* **What needs to be done**
Quote the records exactly, starting at the first line and stopping after the line with "Figure 13: The"; skip the pictures.

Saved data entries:
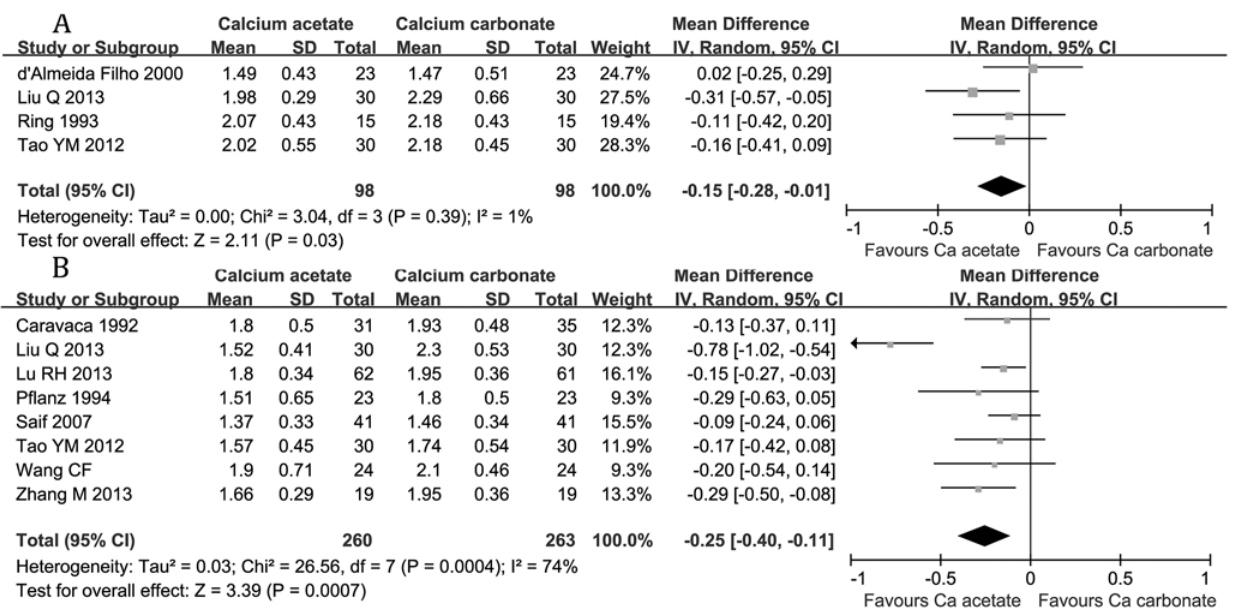
Fig 2. Serum phosphorus levels after 4 weeks (A) or 8 weeks (B) administration of calcium-based phosphate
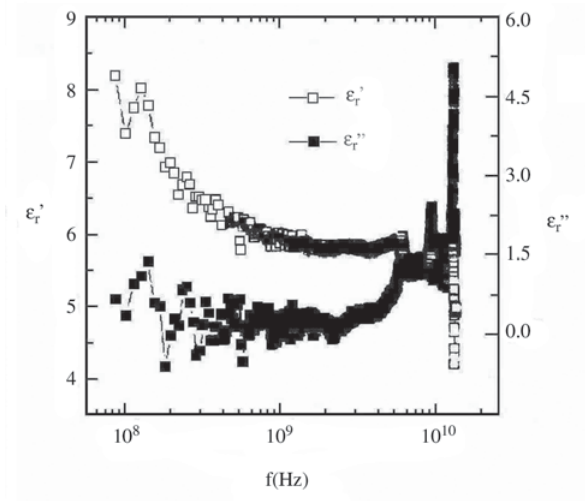
Figure 2. Dielectric response for the alumina ceramic by using the coaxial probe method, at room temperature.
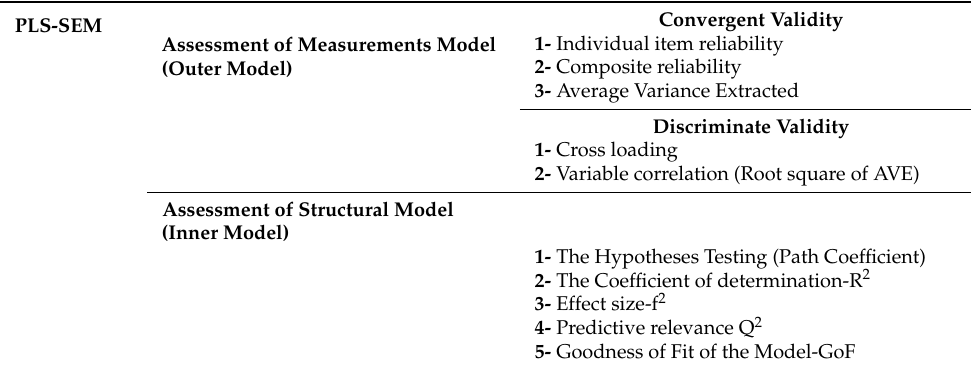
Table 3. PLS-SEM analysis steps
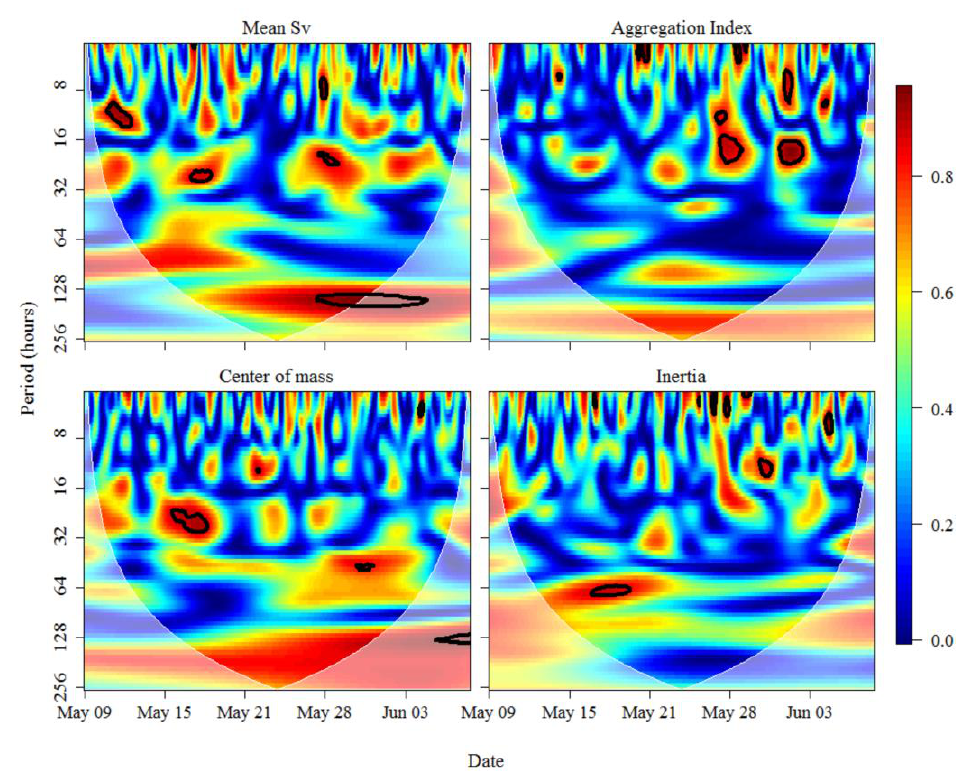
Fig. 5. Wavelet coherence in biological characteristics (Mean Sv, center of mass, inertia, and aggregation index) between the Admiralty Inlet (WA) tidal site and the PacWave energy site. Areas of significance are traced with a black line. Color bar represents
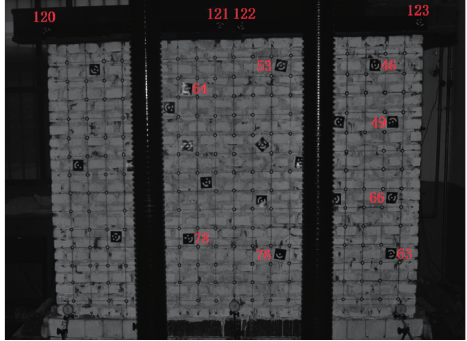
Figure 13: The layout scheme for point position precision evaluation of the photogrammetry system. Table 2: Distance mean square error of the photogrammetry system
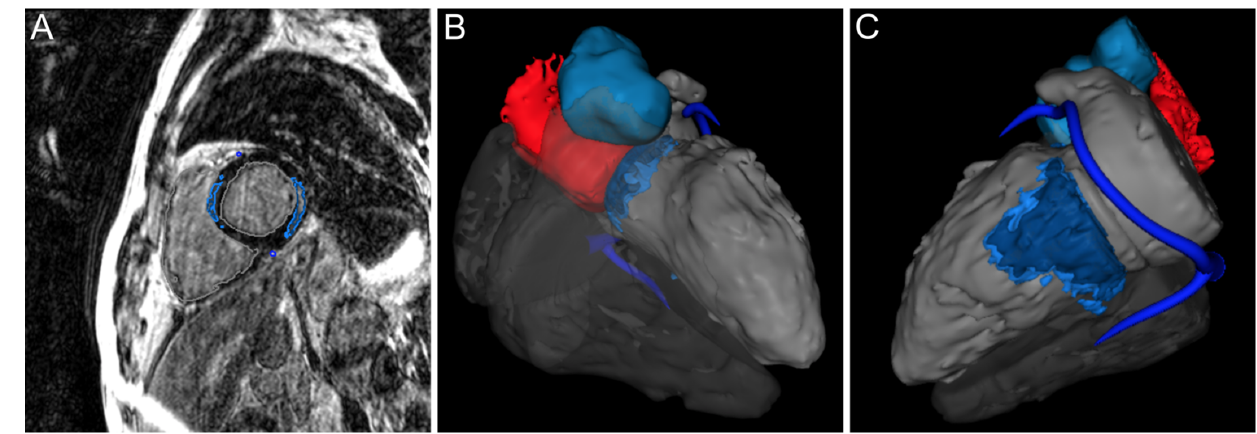
Figure 5. Pre ‐ procedural imaging guides catheter ablation in patients with myocarditis. Exemplary case of a patient with myocarditis who presented with symptomatic premature ventricular complexes (inferior axis, positive in lead I) and non ‐ sustained ventricular tachycardia (CL 258 ms). The patient underwent CMR for 3D imaging acquisition before catheter ablation. ( A ) Short ‐ axis view of CMR depicting dense scar in a septal and lateral area. ( B , C ) 3D reconstruction of CMR guides intra ‐ procedural electroanatomic mapping and catheter ablation. Mapping in the right ventricular outflow tract demonstrated earliest activation (42 ms) in the area of septal dense scar and ablation at this localization resulted in complete suppression of premature ventricular complexes and non ‐ sustained ventricular tachycardia. CMR, cardiac magnetic resonance imaging.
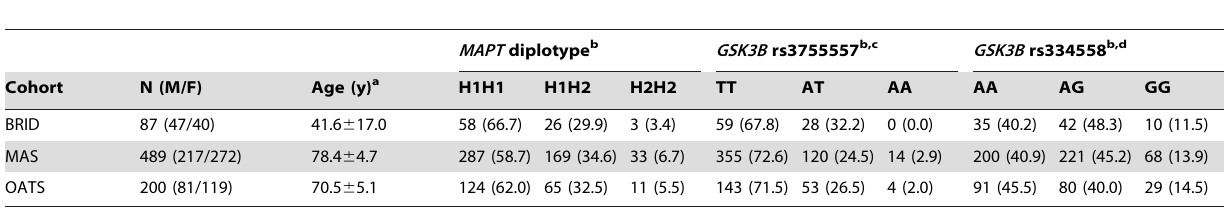
Table 1. Demographics of cohorts examined in this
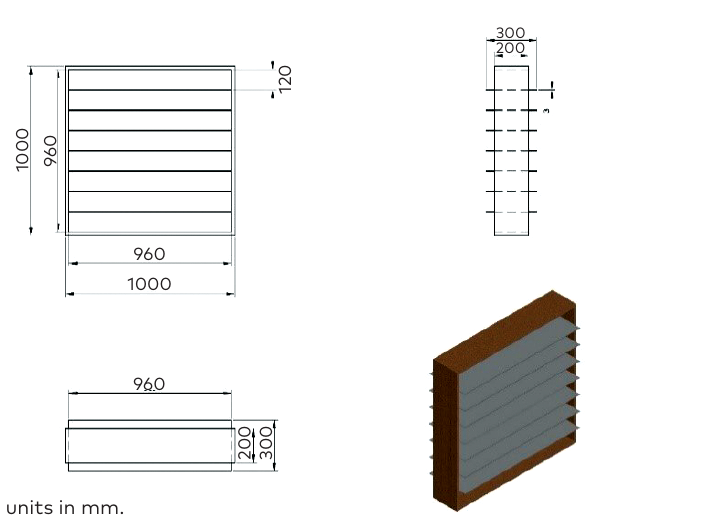
Note: units in mm. Figure 3. The design of the louvred noise barrier for laboratory sound attenuation tests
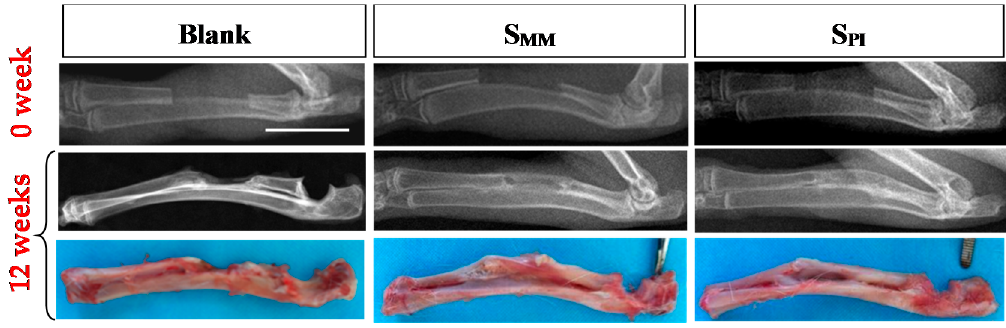
Figure 8. DR of rabbit radius defect at baseline; DR and macroscopic observation in Blank, S MM , and S PI groups at 12 weeks post-surgery. The bar length = 20 mm.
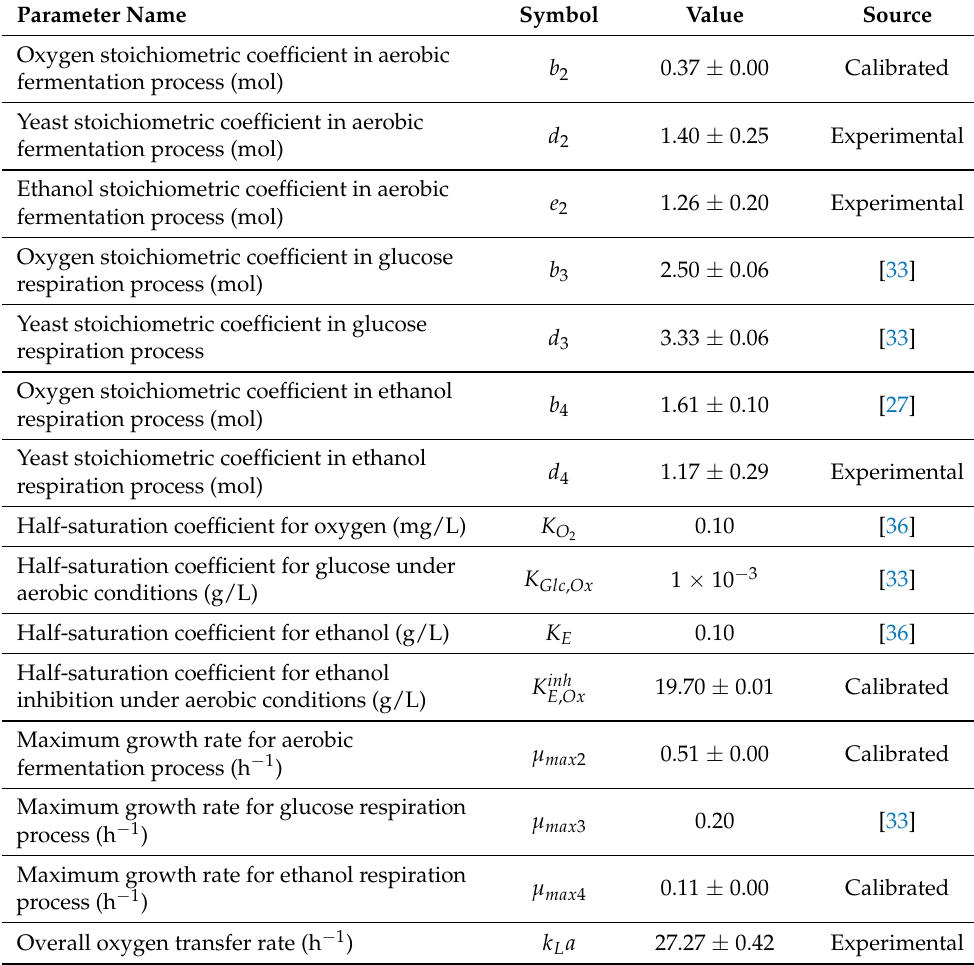
Table 5. Stoichiometry and kinetics parameters of the biological model under aerobic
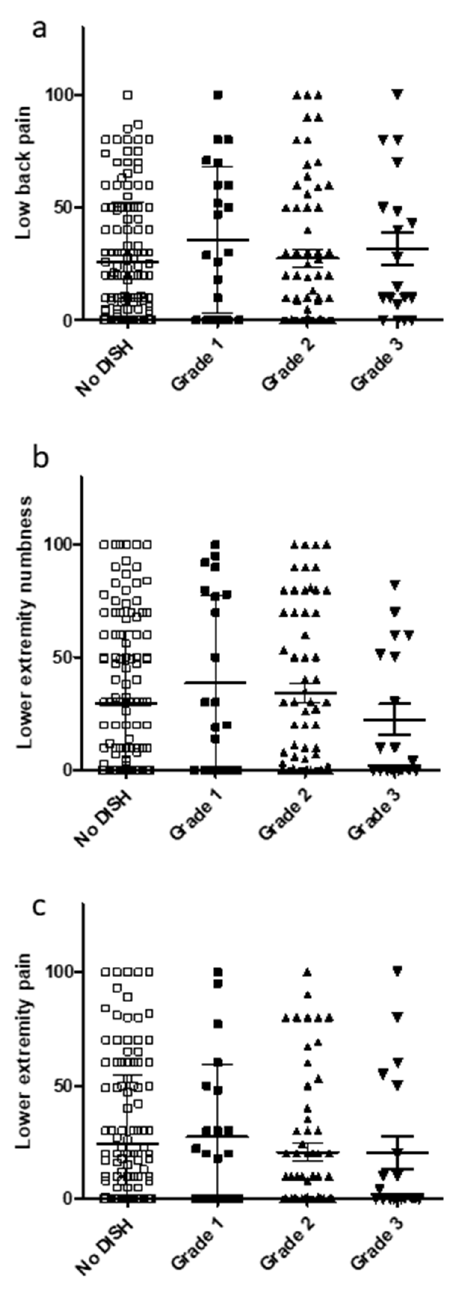
Figure 6. Relationship between the VAS scores included in the JOA-BPEQ and DISH grade. VAS scores for ( a ) low back pain, ( b ) lower extremity numbness, and ( c ) lower extremity pain. DISH, diffuse idiopathic skeletal hyperostosis; JOA-BPEQ, Japanese Orthopaedic Association Back Pain Evaluation Questionnaire; VAS, visual analog scale.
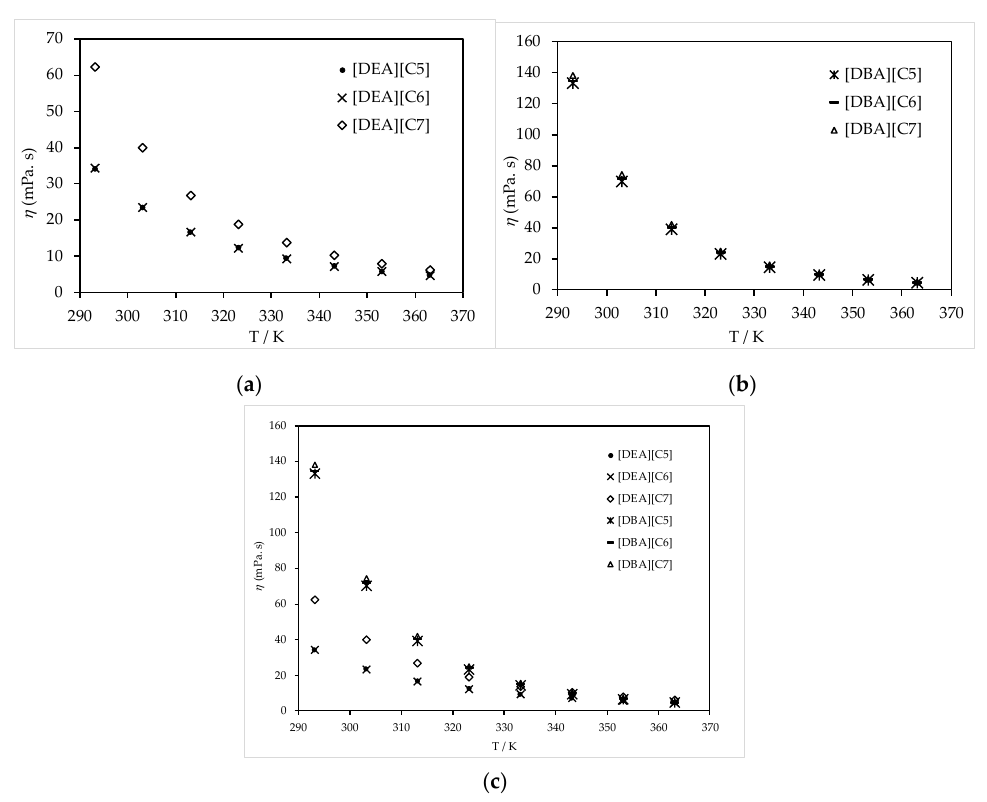
Figure 2. ( a ) Viscosity ( ƞ ) of [DEA][C5], [DEA][C6] and [DEA][C7] as a function of temperature. ( b ) Viscosity ( ƞ ) of [DBA][C5], [DBA][C6] and [DBA][C7] as a function of temperature. ( c ) Viscosity ( ƞ ) of all six ammonium-based PILs as a function of temperature.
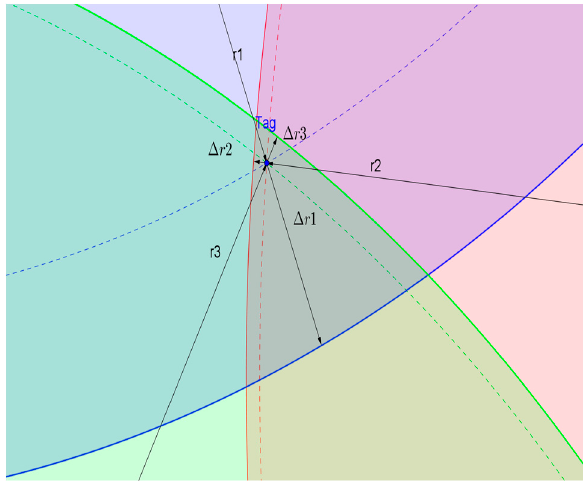
Figure 3. Position estimation by trilateration with measurement error.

* **Task output**
Fig 2. Serum phosphorus levels after 4 weeks (A) or 8 weeks (B) administration of calcium-based phosphate
Figure 2. Dielectric response for the alumina ceramic by using the coaxial probe method, at room temperature.
Table 3. PLS-SEM analysis steps
Fig. 5. Wavelet coherence in biological characteristics (Mean Sv, center of mass, inertia, and aggregation index) between the Admiralty Inlet (WA) tidal site and the PacWave energy site. Areas of significance are traced with a black line. Color bar represents
Figure 13: The layout scheme for point position precision evaluation of the photogrammetry system. Table 2: Distance mean square error of the photogrammetry system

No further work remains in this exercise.